Many people confuse CEO (chief executive officer – or enterprise leader) with COO (chief operations officer – or management leader). The COO’s job is to make sure everyone does their job. To ensure that operations run smoothly and effectively. To create systems and procedural duties that allow the organization to endure as it did yesterday.

The Enterprise Leader has a different focus entirely. The Vision. Whereas most others in the organization focus on yesterday, today or tomorrow, the Leader must focus on all of these simultaneously. Whereas a hierarchy of lead and be led is often present, the ultimate decision maker must actually fill both roles.

The Leader and The Vision Are One

The Vision is the leader’s leader; the white paper, the commitment and the dream, self-imposed or otherwise, that the organization and the leader must follow. It is the “bible” which all answer to and none refute. It is the essential constitution that reinforces the core competency and compels the audacious dream forward. The choices made are only a means to achieve the result required.

There is little room for personal thoughts or discrepancies as to what the organization should or should not do. If the dream is realized, the organization and the leader are a success. If not, then all the billions in the world cannot validate its worthless existence.

The Problem Today

In the early part of the last century, businesses and organizations struggled. Either they battled to gain dominance in a small but meaningful niche, or they assumed greatness quickly but just as soon realized they could not carry their own weight.

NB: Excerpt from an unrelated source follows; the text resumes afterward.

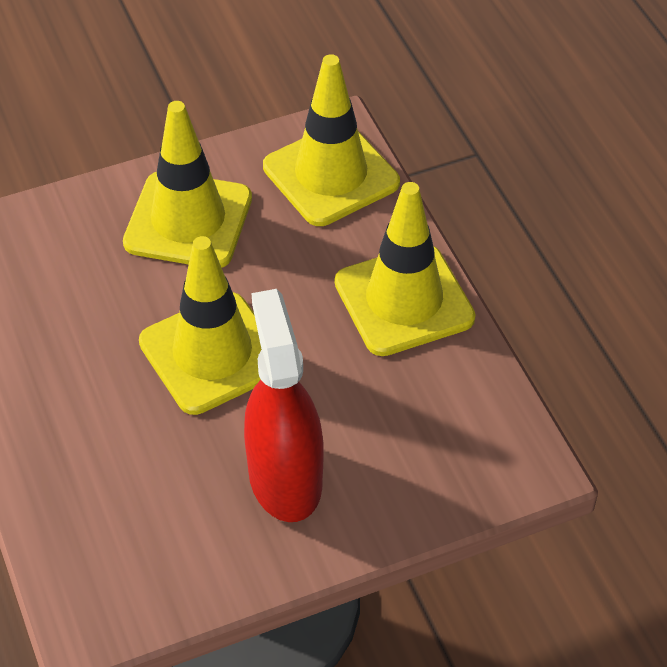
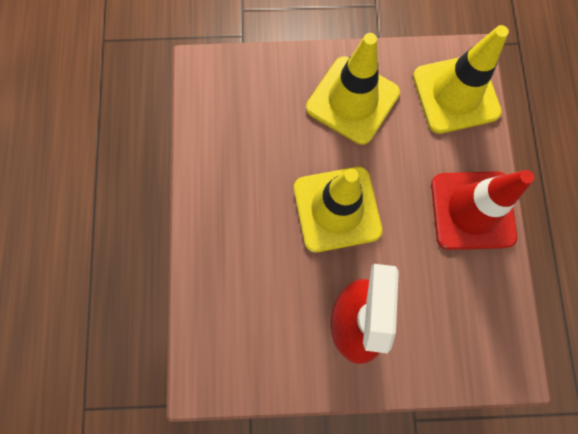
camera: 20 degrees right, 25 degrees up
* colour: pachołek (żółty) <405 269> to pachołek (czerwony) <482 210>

So we became obsessed with results and productivity. Organizations became organized. The assembly line became the norm. And Six Sigma became an ingrained part of every management system.

But Where Are The People?

And herein lies the essential and impudent task of the enterprise leader. We’ve forgotten all about the people who MAKE the results, and who ARE effective. We’ve put so much focus on the work and the assembly line and the success of our machines that we have completely disregarded the hard working men and women who make it all possible.

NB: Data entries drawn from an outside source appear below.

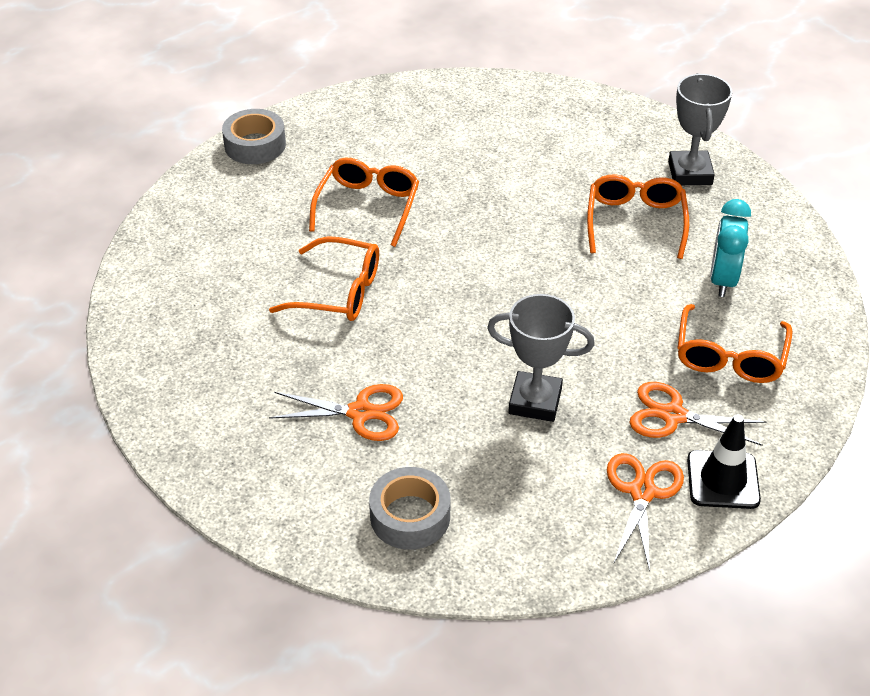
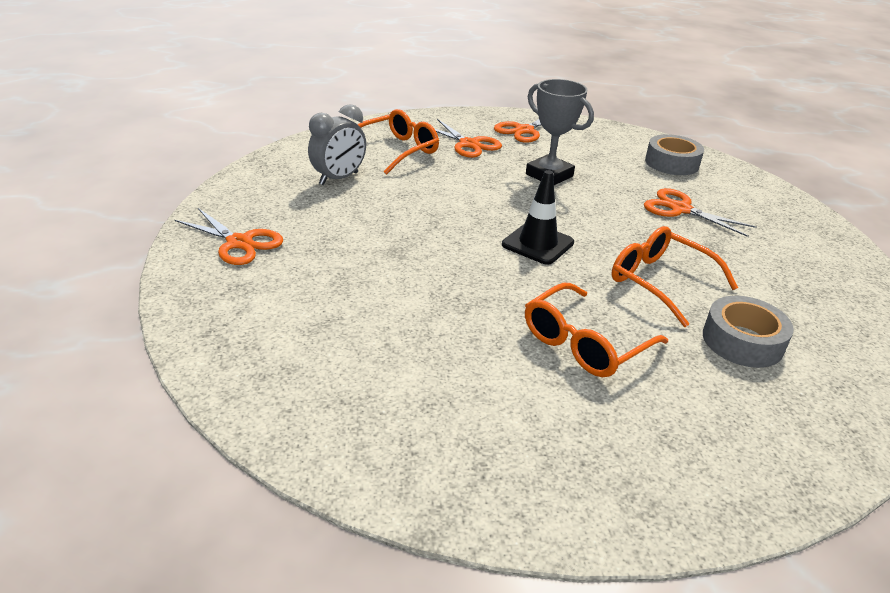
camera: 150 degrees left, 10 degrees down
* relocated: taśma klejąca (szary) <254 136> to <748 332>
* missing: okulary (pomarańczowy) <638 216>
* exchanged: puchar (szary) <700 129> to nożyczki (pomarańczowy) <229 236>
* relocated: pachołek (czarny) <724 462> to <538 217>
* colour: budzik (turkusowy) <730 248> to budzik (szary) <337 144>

Tony Hsieh, CEO of Zappos.com, says that the leader should be properly dubbed “The Chief Happiness Officer” (Check out the book). That is his or her true function. In addition to making sure that all the other leaders are doing their jobs helping people do their jobs, they must be an example of what it means to be a good person. Someone who cares about the process just as much as they care for results. Someone who is just as into the People Strategy as they are into their Product Strategy.

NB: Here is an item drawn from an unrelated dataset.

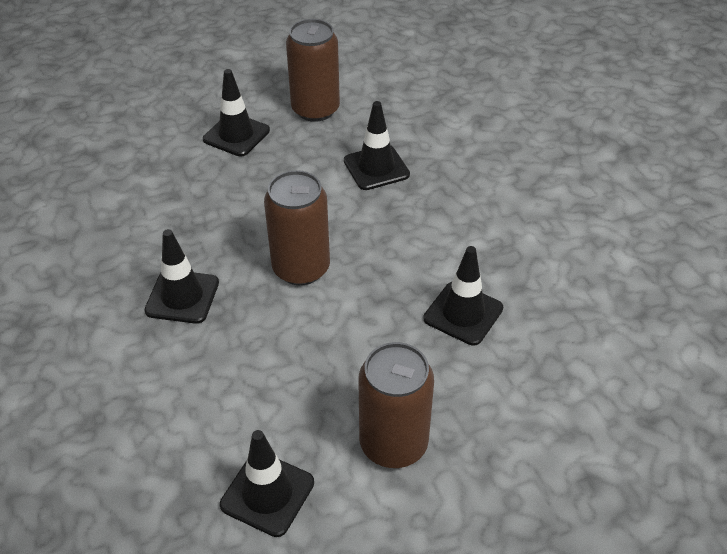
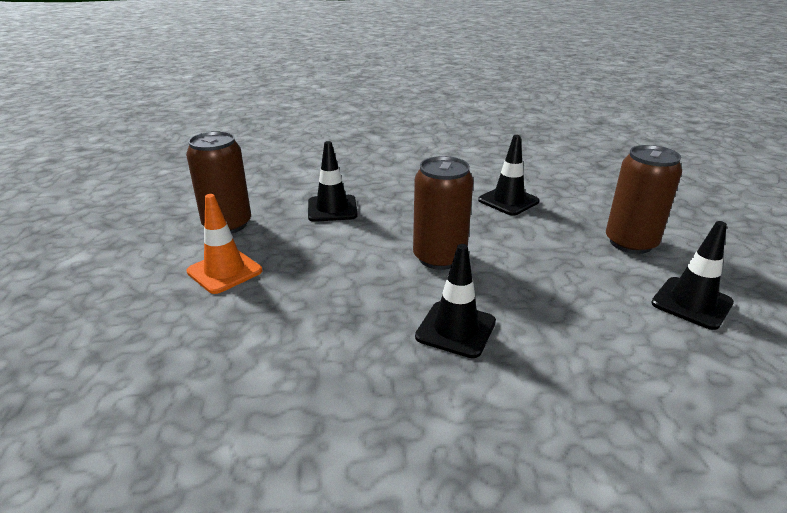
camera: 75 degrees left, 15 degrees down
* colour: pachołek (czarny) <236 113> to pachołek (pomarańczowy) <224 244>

Are your people happy? Do they have what they need – attention, love, appreciation, worthiness, value? Do they follow you because of your love and dedication to them and the company? Or do they obey you because they fear heads will roll if they don’t?

What happened to morning psyche-ups with your sales teams? Whatever happened to the CEO walking through the production floors on a periodic basis? What in the world happened to the leader that cares more for his own people than the market cap of his whole company?

Forget all about what textbook leaders look like and act like, and open your eyes to reality. People need people, and YOUR people need YOU.

If you’re not listening and attending to each and every voice, your leadership is compromised.